Reanalyzing carbonate clumped isotope calibration materials using robust carbonate standardization

The ability of carbonate clumped isotope thermometry to independently constrain both the fluid oxygen isotope composition (δ¹⁸O_w) and formation temperature (TΔ₄₇) of carbonate minerals allows for new insights into a range of long-standing questions in the Earth sciences. Recent empirical calibrations of the clumped isotope thermometer have shown increasing agreement, but remaining discrepancies between calibration schemes produced at different laboratories amplify uncertainty of final Δ₄₇ temperatures.

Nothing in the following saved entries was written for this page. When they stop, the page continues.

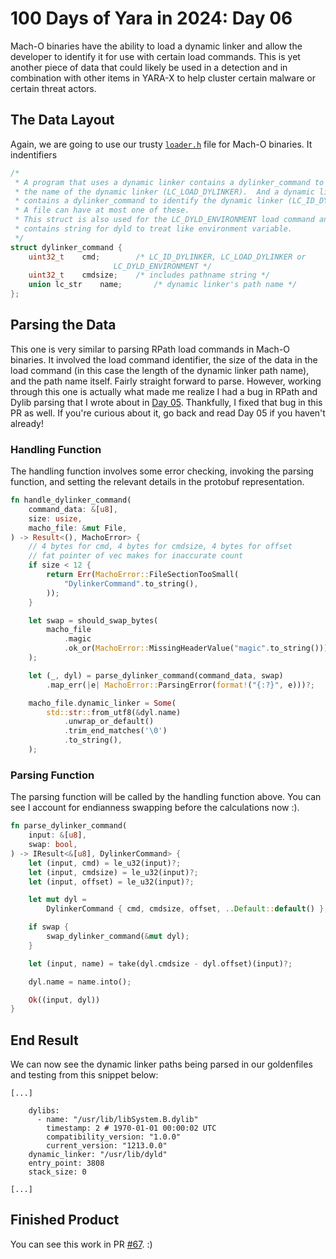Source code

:# 100 Days of Yara in 2024: Day 06
Mach-O binaries have the ability to load a dynamic linker and allow the developer to identify it for use with certain load commands. This is yet another piece of data that could likely be used in a detection and in combination with other items in YARA-X to help cluster certain malware or certain threat actors.

## The Data Layout
Again, we are going to use our trusty [`loader.h`](https://opensource.apple.com/source/xnu/xnu-2050.18.24/EXTERNAL_HEADERS/mach-o/loader.h) file for Mach-O binaries. It indentifiers 
```c
/*
 * A program that uses a dynamic linker contains a dylinker_command to identify
 * the name of the dynamic linker (LC_LOAD_DYLINKER).  And a dynamic linker
 * contains a dylinker_command to identify the dynamic linker (LC_ID_DYLINKER).
 * A file can have at most one of these.
 * This struct is also used for the LC_DYLD_ENVIRONMENT load command and
 * contains string for dyld to treat like environment variable.
 */
struct dylinker_command {
	uint32_t	cmd;		/* LC_ID_DYLINKER, LC_LOAD_DYLINKER or
					   LC_DYLD_ENVIRONMENT */
	uint32_t	cmdsize;	/* includes pathname string */
	union lc_str    name;		/* dynamic linker's path name */
};
```
## Parsing the Data
This one is very similar to parsing RPath load commands in Mach-O binaries. It involved the load command identifier, the size of the data in the load command (in this case the length of the dynamic linker path name), and the path name itself. Fairly straight forward to parse. However, working through this one is actually what made me realize I had a bug in RPath and Dylib parsing that I wrote about in [Day 05](https://jacoblatonis.me/posts/100-days-of-yara-2024-day-05). Thankfully, I fixed that bug in this PR as well. If you're curious about it, go back and read Day 05 if you haven't already!

### Handling Function
The handling function involves some error checking, invoking the parsing function, and setting the relevant details in the protobuf representation.
```rust
fn handle_dylinker_command(
    command_data: &[u8],
    size: usize,
    macho_file: &mut File,
) -> Result<(), MachoError> {
    // 4 bytes for cmd, 4 bytes for cmdsize, 4 bytes for offset
    // fat pointer of vec makes for inaccurate count
    if size < 12 {
        return Err(MachoError::FileSectionTooSmall(
            "DylinkerCommand".to_string(),
        ));
    }

    let swap = should_swap_bytes(
        macho_file
            .magic
            .ok_or(MachoError::MissingHeaderValue("magic".to_string()))?,
    );

    let (_, dyl) = parse_dylinker_command(command_data, swap)
        .map_err(|e| MachoError::ParsingError(format!("{:?}", e)))?;

    macho_file.dynamic_linker = Some(
        std::str::from_utf8(&dyl.name)
            .unwrap_or_default()
            .trim_end_matches('\0')
            .to_string(),
    );
```

### Parsing Function
The parsing function will be called by the handling function above. You can see I account for endianness swapping before the calculations now :).
```rust
fn parse_dylinker_command(
    input: &[u8],
    swap: bool,
) -> IResult<&[u8], DylinkerCommand> {
    let (input, cmd) = le_u32(input)?;
    let (input, cmdsize) = le_u32(input)?;
    let (input, offset) = le_u32(input)?;

    let mut dyl =
        DylinkerCommand { cmd, cmdsize, offset, ..Default::default() };

    if swap {
        swap_dylinker_command(&mut dyl);
    }

    let (input, name) = take(dyl.cmdsize - dyl.offset)(input)?;

    dyl.name = name.into();

    Ok((input, dyl))
}
```

## End Result
We can now see the dynamic linker paths being parsed in our goldenfiles and testing from this snippet below:
```
[...]

    dylibs:
      - name: "/usr/lib/libSystem.B.dylib"
        timestamp: 2 # 1970-01-01 00:00:02 UTC
        compatibility_version: "1.0.0"
        current_version: "1213.0.0"
    dynamic_linker: "/usr/lib/dyld"
    entry_point: 3808
    stack_size: 0

[...]
```

## Finished Product
You can see this work in PR [#67](https://github.com/VirusTotal/yara-x/pull/67). :)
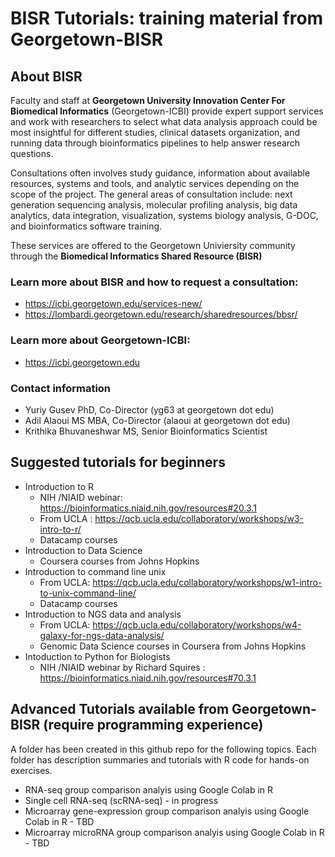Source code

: # BISR Tutorials: training material from Georgetown-BISR 

## About BISR
Faculty and staff at **Georgetown University Innovation Center For Biomedical Informatics** (Georgetown-ICBI) provide expert support services and work with researchers to select what data analysis approach could be most insightful for different studies, clinical datasets organization, and running data through bioinformatics pipelines to help answer research questions. 

Consultations often involves study guidance, information about available resources, systems and tools, and analytic services depending on the scope of the project. The general areas of consultation include: next generation sequencing analysis, molecular profiling analysis, big data analytics, data integration, visualization, systems biology analysis, G-DOC, and bioinformatics software training. 

These services are offered to the Georgetown Univiersity community through the **Biomedical Informatics Shared Resource (BISR)**

### Learn more about BISR and how to request a consultation:
* https://icbi.georgetown.edu/services-new/
* https://lombardi.georgetown.edu/research/sharedresources/bbsr/

### Learn more about Georgetown-ICBI:
* https://icbi.georgetown.edu

### Contact information
* Yuriy Gusev PhD, Co-Director (yg63 at georgetown dot edu)
* Adil Alaoui MS MBA, Co-Director (alaoui at georgetown dot edu)
* Krithika Bhuvaneshwar MS, Senior Bioinformatics Scientist

## Suggested tutorials for beginners
* Introduction to R
  * NIH /NIAID webinar: https://bioinformatics.niaid.nih.gov/resources#20.3.1
  * From UCLA : https://qcb.ucla.edu/collaboratory/workshops/w3-intro-to-r/
  * Datacamp courses
* Introduction to Data Science 
  * Coursera courses from Johns Hopkins
* Introduction to command line unix
  * From UCLA: https://qcb.ucla.edu/collaboratory/workshops/w1-intro-to-unix-command-line/
  * Datacamp courses
* Introduction to NGS data and analysis
  * From UCLA: https://qcb.ucla.edu/collaboratory/workshops/w4-galaxy-for-ngs-data-analysis/
  * Genomic Data Science courses in Coursera from Johns Hopkins
* Intoduction to Python for Biologists
  * NIH /NIAID webinar by Richard Squires : https://bioinformatics.niaid.nih.gov/resources#70.3.1

## Advanced Tutorials available from Georgetown-BISR (require programming experience)
A folder has been created in this github repo for the following topics. Each folder has description summaries and tutorials with R code for hands-on exercises.
* RNA-seq group comparison analyis using Google Colab in R
* Single cell RNA-seq (scRNA-seq) - in progress
* Microarray gene-expression group comparison analyis using Google Colab in R - TBD
* Microarray microRNA group comparison analyis using Google Colab in R - TBD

It is unclear whether these discrepancies arise from the various procedural differences of each laboratory (e.g., standardization scheme, reference frame stability, mass spectrometer type) or from the characteristics of specific sample materials (e.g., temperature range, precipitation method, mineralogy) used to empirically derive the calibration equation. To address the latter as a potential source of calibration discrepancy, we re-analyze a total of 40 samples selected from four previous empirical calibration studies as well as a suite of low-temperature lacustrine carbonates from the Dry Valleys region of Antarctica and two high-temperature calcite samples. This sample suite spans a wide range of formation temperature (0.5°C—1100°C), precipitation method (natural, various laboratory methods), and mineralogy (calcite, dolomite). Each sample was analyzed at least eight times and corrected to the absolute reference frame using IUPAC parameters and carbonate-based standardization (using ETH-1—4, MERCK, and IAEA-C2 values from the InterCarb project) with a 1:1 sample:standard ratio. All Δ₄₇ measurements from this diverse sample suite fall within error of a single Δ₄₇-T regression equation, and regressions derived from different precipitation methods or mineralogies are statistically indistinguishable at the 95% confidence level. The consistency of the Δ₄₇-T relationship across a wide array of sample material measured in a fixed analytical setting suggests that the character of samples is not a likely source of discrepancy between past calibration schemes. Our data (359 unknown analyses) define the following regression equation for calcite and dolomite samples from 0.5°C—1100°C (projected to 25°C reaction temperature): Δ₄₇ = 0.0388 ± 0.0006 · (10⁶/T²) + 0.244 ± 0.0067 (r² = 0.99).